No recuerdo con exactitud cuándo se fue definitivamente. Supongo que corrió a la búsqueda de alguien que le procurara la emoción y la aventura que yo no supe darle. Confieso que sentí cierto alivio, aunque también la eché de menos. Cada vez que veía a un grupo de músicos en la calle detenía mis pasos para ver si estaba entre ellos. Pero esto no sucedió. Nunca he tenido la suerte de tropezármela de nuevo.

Ángela piensa que era una colgada. Está segura de que invitaba a amiguitos a casa cuando yo no estaba. Y se ríe porque también se ha achispado con el vino. Supongo que tiene razón. Eva me quitó las ganas de intentarlo de nuevo.

Y ahora, delante de mis amigos, me declaro culpable. ¿Por qué, si no soy el causante, todas han acabado por abandonarme?  Bebo otro sorbo. Supongo que tendré que resignarme a estar solo el resto de mi vida.

Es entonces cuando ellos se miran y sonríen de forma cómplice. Ángela se levanta con prisas y corretea hasta la cocina para volver con una caja enigmática entre las manos. Está envuelta precipitadamente en papel de regalo y adornada con un enorme lazo rojo. Los interrogo con la mirada y ellos me hacen gestos para que la abra.

-Vamos, venga, hombre. 

-Rompe el papel de una vez.

Voy haciendo lo que me dicen mientras oigo sus risitas expectantes. Y al fin descubro a un cachorrillo blanco y peludo que, arropado en una manta, bosteza antes de mirarme con curiosidad.
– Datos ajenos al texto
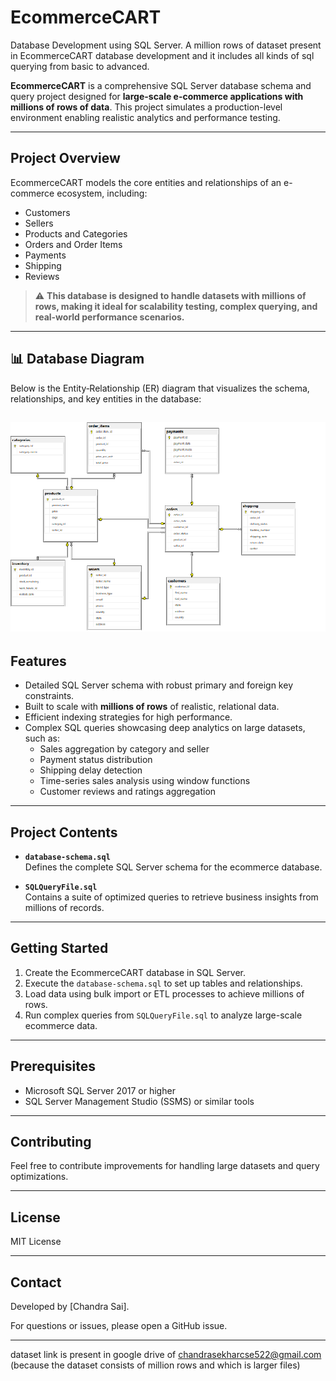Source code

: # EcommerceCART
Database Development using SQL Server. A million rows of dataset present in EcommerceCART database development and it includes all kinds of sql querying from basic to advanced.


**EcommerceCART** is a comprehensive SQL Server database schema and query project designed for **large-scale e-commerce applications with millions of rows of data**. This project simulates a production-level environment enabling realistic analytics and performance testing.

---

## Project Overview

EcommerceCART models the core entities and relationships of an e-commerce ecosystem, including:

- Customers
- Sellers
- Products and Categories
- Orders and Order Items
- Payments
- Shipping
- Reviews

> ⚠️ **This database is designed to handle datasets with millions of rows, making it ideal for scalability testing, complex querying, and real-world performance scenarios.**

---
## 📊 Database Diagram

Below is the Entity‑Relationship (ER) diagram that visualizes the schema, relationships, and key entities in the database:

![EcommerceCART Database Diagram](EcommerceCART-Database-Diagram.png)
---

## Features

- Detailed SQL Server schema with robust primary and foreign key constraints.
- Built to scale with **millions of rows** of realistic, relational data.
- Efficient indexing strategies for high performance.
- Complex SQL queries showcasing deep analytics on large datasets, such as:
  - Sales aggregation by category and seller
  - Payment status distribution
  - Shipping delay detection
  - Time-series sales analysis using window functions
  - Customer reviews and ratings aggregation

---

## Project Contents

- **`database-schema.sql`**  
  Defines the complete SQL Server schema for the ecommerce database.

- **`SQLQueryFile.sql`**  
  Contains a suite of optimized queries to retrieve business insights from millions of records.

---

## Getting Started

1. Create the EcommerceCART database in SQL Server.
2. Execute the `database-schema.sql` to set up tables and relationships.
3. Load data using bulk import or ETL processes to achieve millions of rows.
4. Run complex queries from `SQLQueryFile.sql` to analyze large-scale ecommerce data.

---

## Prerequisites

- Microsoft SQL Server 2017 or higher
- SQL Server Management Studio (SSMS) or similar tools

---

## Contributing

Feel free to contribute improvements for handling large datasets and query optimizations.

---

## License

MIT License

---

## Contact

Developed by [Chandra Sai].

For questions or issues, please open a GitHub issue.

---
  dataset link is present in google drive of chandrasekharcse522@gmail.com (because the dataset consists of million rows and which is larger files)

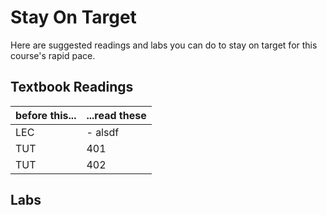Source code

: # Stay On Target

Here are suggested readings and labs you can do to stay on target for this course's rapid pace.

## Textbook Readings

| before this... | ...read these |
|----------------|---------------|
| LEC            | - alsdf       |
| TUT            | 401           |
| TUT            | 402           |


## Labs

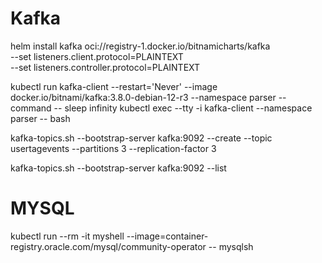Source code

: # Kafka

helm install kafka oci://registry-1.docker.io/bitnamicharts/kafka \
--set listeners.client.protocol=PLAINTEXT \
--set listeners.controller.protocol=PLAINTEXT

kubectl run kafka-client --restart='Never' --image docker.io/bitnami/kafka:3.8.0-debian-12-r3 --namespace parser --command -- sleep infinity
kubectl exec --tty -i kafka-client --namespace parser -- bash

kafka-topics.sh --bootstrap-server kafka:9092 --create --topic usertagevents --partitions 3 --replication-factor 3

kafka-topics.sh --bootstrap-server kafka:9092 --list

# MYSQL
kubectl run --rm -it myshell --image=container-registry.oracle.com/mysql/community-operator -- mysqlsh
Es una monada, lo reconozco. Tiene unos ojillos pequeños y brillantes que destilan puro amor. 

A pesar de esto, me quedo de una pieza porque nunca he tenido un perro.

-Es para que cambies de tercio – los oigo decir. - Los perros son más fieles y se quedan contigo hasta el fin de sus días. 

Los miro esperando que terminen por gritar, alborozados, que es una broma y que el animalito es un nuevo miembro de su familia. Pero no, cuando observo sus caras comprendo que van en serio.
No sé qué decir. Estoy algo borracho. El perrito me está lamiendo una mano con gesto inocente. Los otros dos continúan mirándome ilusionados, esperando mi reacción. Se supone que yo tendría que sonreír y darles las gracias, pero no me sale ningún gesto especial mientras comienzo a oír un sutil sonido tras la ventana. Es un maullido, un dulce maullido que parece dirigirse a mí.  
Antes de que puedan detenerme, salgo del piso a la calle con la esperanza de que todo irá mejor esta vez. La llamaré Patty y la llevaré a casa enseguida.